Project

General

Profile

Getting started on GPCF

To request an interactive account

Request an account with the Service Now form Request CMS/Minos/Other Account

If your experiment or project is not listed, use a Service Now - Scintific Computing Request to have it added.

Grid computing guidelines.

  • Understand these guidelines before you register for access to the Grid.
  • Never read or write data files directly from grid worker nodes.
    • This will overload the file servers, denying service to everyone.
      • When this happens your jobs will be stopped and your grid access removed.
    • Copy input data files to local disk.
    • Write output files to local disk, then copy back to central storage.
    • Use jobsub -f ... -d ... to handle data file movement
      • This will invoke ifdh cp
        • which then invokes cpn or gridftp as appropriate.
  • Fermigrid is designed to serve compute-bound jobs.
    • The typical job reads about a GByte of data, produces little output, and takes a few hours to run.
    • Jobs that run under 15 minutes, or are I/O limited will not run efficiently.
    • Jobs that run more than a day may have trouble completing due to scheduled maintenance or preemption from opportunistic resources.
  • Grid jobs run under a group account such as novaana.
    • In order to manage these file offline, you should have done
      umask 0002.
      
    • Or you should let jobsub copy the files back to your own account,
      jobsub -d ... --use_gftp
      

Batch : Getting Grid permissions set up (first time)
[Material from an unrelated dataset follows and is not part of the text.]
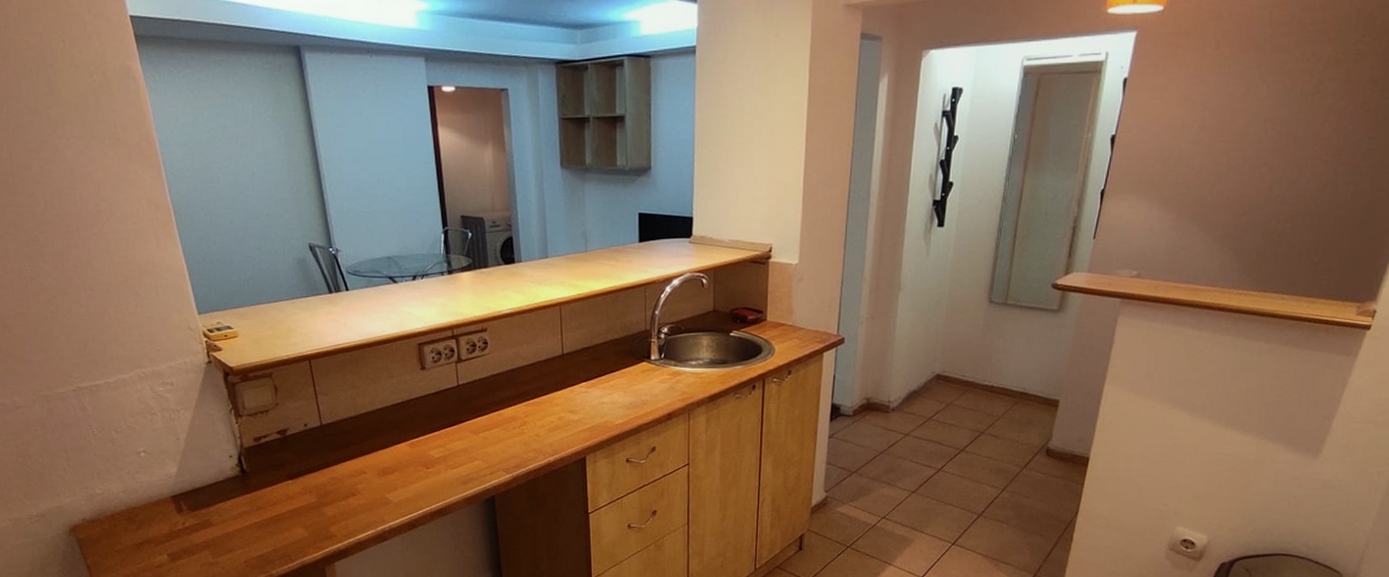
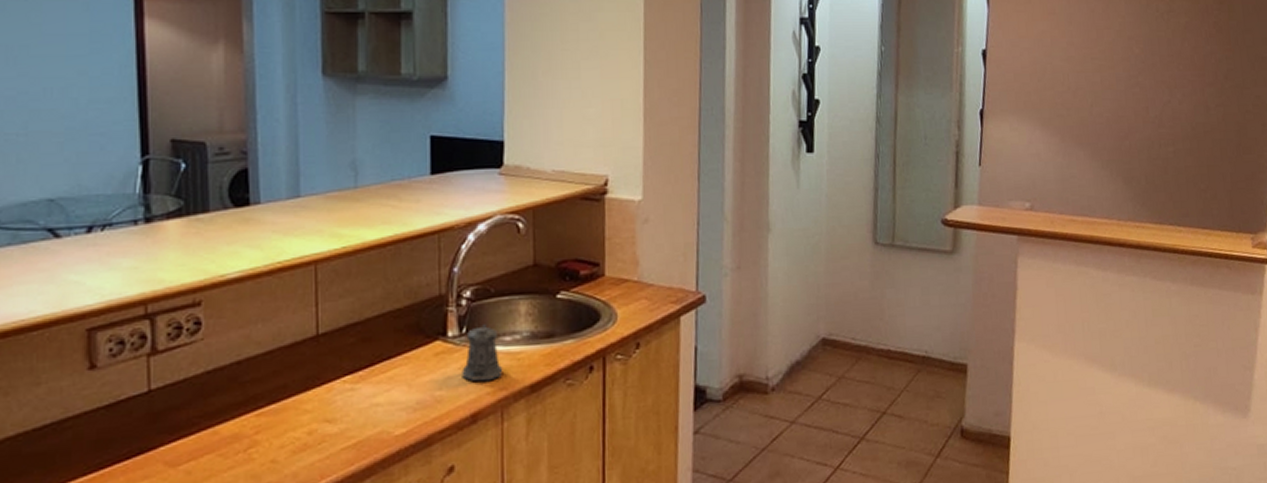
pepper shaker: none [661,352,690,392] -> present [462,324,503,382]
  • Log on to gpsn01 once to set up your grid proxies and registration.
    • This should need to be done only once. You should not need to log into gpsn01 again.
    • Do not use gpsn01 for interactive work.
  • Run kcroninit
    • This will prompt for your kerberos password then initialize files so that kcron will work in your cron job.
    • This needs to be done only once.
    • Verify by typing kcron, then klist -5 | grep Default
  • REQUEST_ROBOT_CERT DOES NOT WORK SINCE THE LAST VOMS UPGRADE. OPEN A SERVICE DESK TICKET TO FERMIGRID REQUESTING A ROBOT CERT FOR GPSN01 AND VOMS MEMBERSHIP IN YOUR EXPERIMENT
  • Execute the script /grid/fermiapp/common/tools/request_robot_cert
    • When prompted 'please enter [p/c/q]:' enter 'p', proceed with registration.
    • Two manual steps have to be done by two different departments to fully enable robot certificate. This can take less than an hour or several days.
    • You should get email when the steps are complete.
    • If this takes too long, open a ServiceDesk ticket, selecting I'm having a problem with Scientific Computing
      • Select your experiment, and the 'Batch Submisson' category.
  • THIS PART IS STILL VALID SINCE VOMS UPGRADE
  • establish a crontab on gpsn01 to keep your proxy alive.
    • Use your VO group name, such as minos, minerva, nova, mu2e, etc.
      GROUP=<your VO group name >
      echo "07          1-23/2 * * * /usr/krb5/bin/kcron  /scratch/grid/kproxy ${GROUP}"  | crontab
      
  • Once the registration is done, verify that your cron job is making a valid proxy, with
    /scratch/grid/kproxynew -i
    

Using the Grid resources at Fermilab

  • Setting up your environment :
  • source /grid/fermiapp/products/common/etc/setups.sh
    • Your experiment's framework setup may already have done this
    • If you have already have UPS set up, you can get the common tools by doing
      • PRODUCTS=$PRODUCTS:/grid/fermiapp/products/common/db
  • setup jobsub_tools

h3.

  • The JobSub Script : After sourcing the above file, the command jobsub can be used to submit to either the local condor cluster or the grid.
    • The '-h' option on this script lists the input flags and options.
  • Condor Logs/Output : The jobsub script and condor have created at least 3 files: a cmd script that condor uses as input, an err script where any errors have gone, and an out script containing the jobs output to stdout. The output directory is $CONDOR_TMP which translates to /grid/data/(experiment)/condor-tmp/(username).
  • Killing Condor Jobs To terminate a condor job, first use the condor_q command to find the Condor ID of the jobs you wish to terminate. Then use condor_rm to remove them. Both of these commands are placed in your path when you run setup jobsub.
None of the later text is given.